:: Data

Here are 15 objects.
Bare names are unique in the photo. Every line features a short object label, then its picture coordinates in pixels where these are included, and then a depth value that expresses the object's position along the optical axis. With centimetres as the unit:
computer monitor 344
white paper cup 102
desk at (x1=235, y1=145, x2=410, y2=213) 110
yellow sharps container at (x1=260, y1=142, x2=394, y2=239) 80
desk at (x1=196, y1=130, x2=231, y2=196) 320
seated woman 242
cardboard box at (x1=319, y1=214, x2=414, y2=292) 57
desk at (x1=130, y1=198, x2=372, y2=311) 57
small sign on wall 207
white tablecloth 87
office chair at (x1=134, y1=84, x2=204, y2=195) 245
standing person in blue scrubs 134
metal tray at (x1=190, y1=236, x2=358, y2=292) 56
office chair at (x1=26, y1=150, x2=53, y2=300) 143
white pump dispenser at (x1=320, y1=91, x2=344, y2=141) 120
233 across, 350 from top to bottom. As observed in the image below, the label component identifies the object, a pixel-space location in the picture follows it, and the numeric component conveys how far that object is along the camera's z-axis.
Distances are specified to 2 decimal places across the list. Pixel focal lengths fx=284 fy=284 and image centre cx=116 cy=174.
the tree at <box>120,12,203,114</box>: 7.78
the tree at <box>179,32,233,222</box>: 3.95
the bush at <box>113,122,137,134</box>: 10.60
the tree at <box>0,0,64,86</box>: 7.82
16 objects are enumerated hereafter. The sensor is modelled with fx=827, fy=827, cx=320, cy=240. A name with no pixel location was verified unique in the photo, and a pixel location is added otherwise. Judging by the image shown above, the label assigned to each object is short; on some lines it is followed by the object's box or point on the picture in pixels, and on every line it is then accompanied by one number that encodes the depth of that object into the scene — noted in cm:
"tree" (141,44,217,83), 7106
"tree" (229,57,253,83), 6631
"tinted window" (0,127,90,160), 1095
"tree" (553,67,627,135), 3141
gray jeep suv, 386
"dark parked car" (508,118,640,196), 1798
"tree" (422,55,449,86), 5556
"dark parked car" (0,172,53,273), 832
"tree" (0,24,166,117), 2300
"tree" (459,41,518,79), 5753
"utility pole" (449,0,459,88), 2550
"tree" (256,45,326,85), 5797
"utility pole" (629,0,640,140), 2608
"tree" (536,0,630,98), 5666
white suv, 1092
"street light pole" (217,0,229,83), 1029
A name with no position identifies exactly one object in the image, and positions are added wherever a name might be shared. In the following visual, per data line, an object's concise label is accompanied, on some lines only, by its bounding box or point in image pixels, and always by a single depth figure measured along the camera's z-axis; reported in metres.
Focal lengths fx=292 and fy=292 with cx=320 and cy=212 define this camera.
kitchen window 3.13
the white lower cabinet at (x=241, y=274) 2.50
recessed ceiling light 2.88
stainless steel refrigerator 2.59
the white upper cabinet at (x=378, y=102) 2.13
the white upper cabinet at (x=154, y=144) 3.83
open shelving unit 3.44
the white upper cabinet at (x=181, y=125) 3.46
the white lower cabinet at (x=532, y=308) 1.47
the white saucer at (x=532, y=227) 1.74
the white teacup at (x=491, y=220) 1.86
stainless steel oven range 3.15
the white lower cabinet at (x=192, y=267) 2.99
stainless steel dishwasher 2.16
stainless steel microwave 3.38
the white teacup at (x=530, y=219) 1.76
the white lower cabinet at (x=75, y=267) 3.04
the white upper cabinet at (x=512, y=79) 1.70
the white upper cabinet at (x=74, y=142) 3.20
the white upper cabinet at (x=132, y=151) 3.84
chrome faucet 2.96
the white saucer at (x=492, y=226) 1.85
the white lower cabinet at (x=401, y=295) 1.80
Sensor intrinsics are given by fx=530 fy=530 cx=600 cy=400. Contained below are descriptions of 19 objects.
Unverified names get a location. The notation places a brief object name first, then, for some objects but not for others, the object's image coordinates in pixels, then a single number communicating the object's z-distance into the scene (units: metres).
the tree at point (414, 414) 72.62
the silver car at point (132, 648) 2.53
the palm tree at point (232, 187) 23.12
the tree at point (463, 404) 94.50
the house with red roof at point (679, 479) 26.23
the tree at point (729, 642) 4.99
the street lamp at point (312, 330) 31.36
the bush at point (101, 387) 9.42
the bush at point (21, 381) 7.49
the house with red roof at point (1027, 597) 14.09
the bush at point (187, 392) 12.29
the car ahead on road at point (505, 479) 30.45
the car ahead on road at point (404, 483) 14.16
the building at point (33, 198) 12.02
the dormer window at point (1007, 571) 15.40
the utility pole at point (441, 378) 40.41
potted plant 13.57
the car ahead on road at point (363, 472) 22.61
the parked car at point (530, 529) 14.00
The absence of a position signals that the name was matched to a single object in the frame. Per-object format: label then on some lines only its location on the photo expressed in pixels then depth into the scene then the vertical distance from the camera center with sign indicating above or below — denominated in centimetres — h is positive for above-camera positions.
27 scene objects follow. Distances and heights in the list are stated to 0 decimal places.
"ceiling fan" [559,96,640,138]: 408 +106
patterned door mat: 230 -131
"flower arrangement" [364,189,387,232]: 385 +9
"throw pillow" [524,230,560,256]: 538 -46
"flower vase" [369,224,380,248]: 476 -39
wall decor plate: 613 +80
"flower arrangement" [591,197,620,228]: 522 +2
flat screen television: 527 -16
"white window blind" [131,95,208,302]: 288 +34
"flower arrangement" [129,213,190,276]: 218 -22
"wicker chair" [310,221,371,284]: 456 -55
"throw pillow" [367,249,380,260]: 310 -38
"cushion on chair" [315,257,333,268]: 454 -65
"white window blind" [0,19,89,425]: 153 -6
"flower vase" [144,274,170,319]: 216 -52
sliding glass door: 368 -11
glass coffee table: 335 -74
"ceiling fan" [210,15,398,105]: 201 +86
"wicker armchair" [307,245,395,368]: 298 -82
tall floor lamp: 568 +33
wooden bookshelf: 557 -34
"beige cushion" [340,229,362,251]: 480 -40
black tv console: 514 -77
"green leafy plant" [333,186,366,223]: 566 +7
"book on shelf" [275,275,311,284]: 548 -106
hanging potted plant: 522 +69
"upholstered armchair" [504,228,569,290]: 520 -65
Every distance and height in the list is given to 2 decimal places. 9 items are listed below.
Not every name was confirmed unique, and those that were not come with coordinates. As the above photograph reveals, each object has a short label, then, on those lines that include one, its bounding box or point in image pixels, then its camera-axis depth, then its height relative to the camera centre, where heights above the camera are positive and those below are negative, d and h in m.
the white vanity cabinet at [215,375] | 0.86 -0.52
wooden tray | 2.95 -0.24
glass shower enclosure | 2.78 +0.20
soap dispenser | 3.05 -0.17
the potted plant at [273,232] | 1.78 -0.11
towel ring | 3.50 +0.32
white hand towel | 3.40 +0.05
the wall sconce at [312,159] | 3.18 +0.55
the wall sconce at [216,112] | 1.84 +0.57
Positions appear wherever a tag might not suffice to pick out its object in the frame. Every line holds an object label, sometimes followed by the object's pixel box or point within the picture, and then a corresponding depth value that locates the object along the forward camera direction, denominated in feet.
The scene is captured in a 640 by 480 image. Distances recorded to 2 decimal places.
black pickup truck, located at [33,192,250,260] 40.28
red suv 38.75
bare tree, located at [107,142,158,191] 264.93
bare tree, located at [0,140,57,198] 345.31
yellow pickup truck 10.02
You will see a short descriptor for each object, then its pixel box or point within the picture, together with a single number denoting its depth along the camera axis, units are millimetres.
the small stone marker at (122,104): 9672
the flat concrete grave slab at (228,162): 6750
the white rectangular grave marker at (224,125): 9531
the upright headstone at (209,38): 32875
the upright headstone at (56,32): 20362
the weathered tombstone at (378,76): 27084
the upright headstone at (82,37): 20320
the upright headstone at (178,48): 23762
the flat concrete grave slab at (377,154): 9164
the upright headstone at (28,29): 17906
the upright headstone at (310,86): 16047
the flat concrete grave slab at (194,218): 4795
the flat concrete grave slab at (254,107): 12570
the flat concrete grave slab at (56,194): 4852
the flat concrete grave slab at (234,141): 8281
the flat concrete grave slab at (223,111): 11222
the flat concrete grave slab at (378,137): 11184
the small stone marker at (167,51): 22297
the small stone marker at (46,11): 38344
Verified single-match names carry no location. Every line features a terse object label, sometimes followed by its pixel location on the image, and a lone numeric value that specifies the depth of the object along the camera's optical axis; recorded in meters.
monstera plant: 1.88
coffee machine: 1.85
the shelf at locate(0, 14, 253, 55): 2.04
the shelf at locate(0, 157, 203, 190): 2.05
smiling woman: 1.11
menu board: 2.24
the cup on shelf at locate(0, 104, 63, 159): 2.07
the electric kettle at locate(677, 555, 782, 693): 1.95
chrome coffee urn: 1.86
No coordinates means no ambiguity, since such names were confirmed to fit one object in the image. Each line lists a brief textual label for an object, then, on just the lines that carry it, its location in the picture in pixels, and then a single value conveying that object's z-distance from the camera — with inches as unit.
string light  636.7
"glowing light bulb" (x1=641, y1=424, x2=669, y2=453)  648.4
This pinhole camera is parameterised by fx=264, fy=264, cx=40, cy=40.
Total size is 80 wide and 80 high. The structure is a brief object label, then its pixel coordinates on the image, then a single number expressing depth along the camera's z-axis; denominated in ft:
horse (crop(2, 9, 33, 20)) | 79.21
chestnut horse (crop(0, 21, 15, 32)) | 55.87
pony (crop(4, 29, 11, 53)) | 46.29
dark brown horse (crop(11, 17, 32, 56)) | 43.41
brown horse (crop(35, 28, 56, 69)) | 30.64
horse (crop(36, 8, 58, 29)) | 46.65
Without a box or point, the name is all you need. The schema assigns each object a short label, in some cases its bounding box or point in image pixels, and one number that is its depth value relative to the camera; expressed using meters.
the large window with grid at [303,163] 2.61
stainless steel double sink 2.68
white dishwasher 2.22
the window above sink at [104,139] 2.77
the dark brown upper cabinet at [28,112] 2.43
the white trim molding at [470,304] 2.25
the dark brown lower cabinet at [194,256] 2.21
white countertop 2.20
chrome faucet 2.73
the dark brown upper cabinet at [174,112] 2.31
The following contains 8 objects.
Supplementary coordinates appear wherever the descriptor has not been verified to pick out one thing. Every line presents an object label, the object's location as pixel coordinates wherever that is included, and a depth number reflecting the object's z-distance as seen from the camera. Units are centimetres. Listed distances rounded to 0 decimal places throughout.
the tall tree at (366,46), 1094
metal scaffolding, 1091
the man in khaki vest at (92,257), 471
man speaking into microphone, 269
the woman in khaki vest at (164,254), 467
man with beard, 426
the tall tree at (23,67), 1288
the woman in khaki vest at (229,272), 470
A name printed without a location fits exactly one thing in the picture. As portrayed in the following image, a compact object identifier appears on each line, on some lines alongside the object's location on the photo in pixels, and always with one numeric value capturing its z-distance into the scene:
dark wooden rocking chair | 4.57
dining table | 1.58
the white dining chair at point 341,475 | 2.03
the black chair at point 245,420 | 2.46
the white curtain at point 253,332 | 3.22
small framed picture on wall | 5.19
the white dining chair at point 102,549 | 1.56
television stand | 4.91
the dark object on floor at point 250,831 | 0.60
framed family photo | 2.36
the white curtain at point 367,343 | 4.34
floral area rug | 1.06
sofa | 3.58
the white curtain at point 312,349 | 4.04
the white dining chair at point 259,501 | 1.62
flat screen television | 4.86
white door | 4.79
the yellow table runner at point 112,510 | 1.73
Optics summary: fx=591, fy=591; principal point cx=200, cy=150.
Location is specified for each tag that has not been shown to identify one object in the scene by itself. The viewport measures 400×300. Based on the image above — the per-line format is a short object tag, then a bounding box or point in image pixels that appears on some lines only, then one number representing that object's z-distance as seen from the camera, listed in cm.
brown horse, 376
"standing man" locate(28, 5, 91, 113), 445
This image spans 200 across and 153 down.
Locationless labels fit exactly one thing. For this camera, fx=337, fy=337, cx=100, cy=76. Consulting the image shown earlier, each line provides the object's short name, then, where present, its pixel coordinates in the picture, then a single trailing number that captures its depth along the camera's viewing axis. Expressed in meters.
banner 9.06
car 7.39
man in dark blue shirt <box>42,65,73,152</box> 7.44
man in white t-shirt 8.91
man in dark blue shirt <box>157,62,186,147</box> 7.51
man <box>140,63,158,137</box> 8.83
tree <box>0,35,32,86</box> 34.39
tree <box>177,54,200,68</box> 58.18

::::

_Directions for this task_: Would you output, from the records above, exactly the run of lines that starts at the line containing "hanging potted plant: 522 +69" and ends at the line containing "Every distance and", and only that run?

_Response for this exercise_:
hanging potted plant: 522 +69
"upholstered armchair" [504,228,569,290]: 520 -65
Every distance and height in the list is given to 2 decimal places. 9 items are listed below.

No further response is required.